Slapton Ley is a lake on the south coast of Devon, England, separated from Start Bay by a shingle beach, known as Slapton Sands.

Slapton Ley is the largest natural freshwater lake in south-west England being 1.5 mi long and has two sections; the Lower Ley and the Higher Ley. The ley is fed by streams and a small river, The Gara, that flows into the Higher Ley. The site is a National Nature Reserve, a Site of Special Scientific Interest and a Geological Conservation Review site. The nature reserve covers over 200 ha.

The A379 between the Ley and the sea runs along the shingle ridge and was rebuilt after damage by coastal erosion in the early 2000s.

==Ecology and wildlife==
The Slapton Ley nature reserve is owned by the Whitley Wildlife Conservation Trust and managed by the Field Studies Council. Slapton Ley’s beaches are affected by erosion but the beaches are formed from sediment; this makes them special because they are non-replaceable: once the sediment is moved it is gone. The beach can only become smaller. This threatens the security of the mainland because when the beaches are gone, mass amounts of water damage would occur on the land. The nature reserve would be destroyed and the site of special scientific interest would be lost.

There is a field centre near to the Ley also run by Field Studies Council

There is a large population of Cetti's warbler (Cettia cetti) at the site, and Eurasian bittern (Botaurus stellaris) are resident. The British endemic millipede, Anthogona britannica, known only from sites in South Devon, was first discovered at Slapton Ley.

Slapton Ley is the only UK site for strapwort (Corrigiola litoralis), a plant identified by Natural England as being at high risk of becoming extinct by 2020. Seed taken from the site, and grown at Paignton Zoo were successfully replanted at Loe Pool, Cornwall in May 2015; where it had previously been recorded since 1915.

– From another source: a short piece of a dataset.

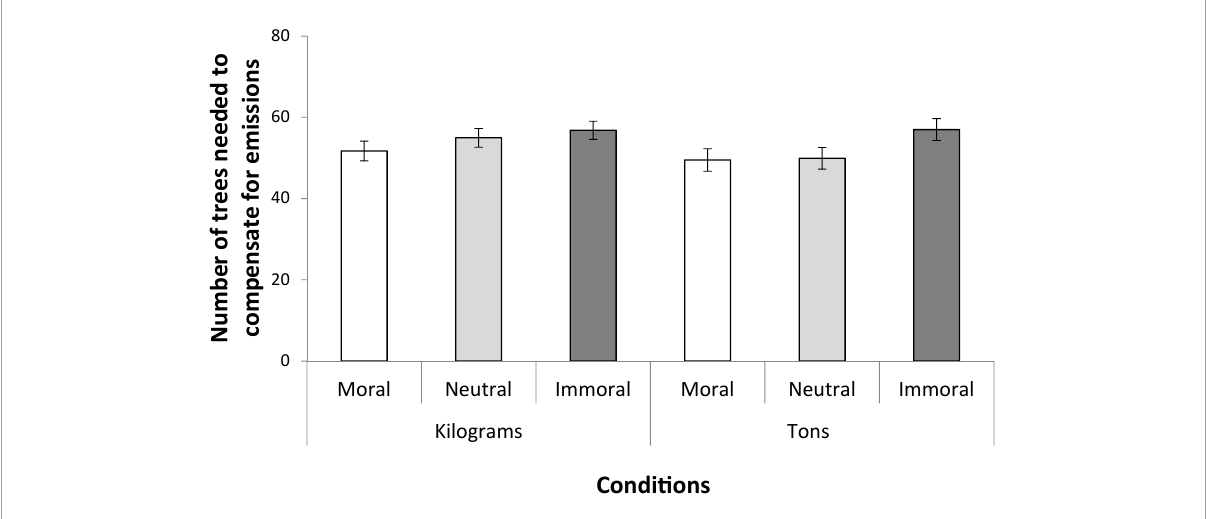
FIGURE2 Mean estimates of how many trees needed to compensate for the emissions (stated in either kilograms or tons) from trips. Either the trips had a moral, neutral, or an immoral reason. Only the moral reason main effect was significant, and there were no significant interactions. Error bars represent the standard error of the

Slapton Ley is remarkable for the very large number of fungi recorded there, with around 3000 species, including 21 new to science, observed there up to 1996 as a result of study over many years by multiple specialists. As a result, for fungi, it is one of the most intensively explored places on the planet. By comparison, the site contains only about 490 species of vascular plants, making the fungi about six times more speciose. This proportion, initially derived from Slapton Ley data, has been part of the evidence used to estimate the overall number of fungal species globally.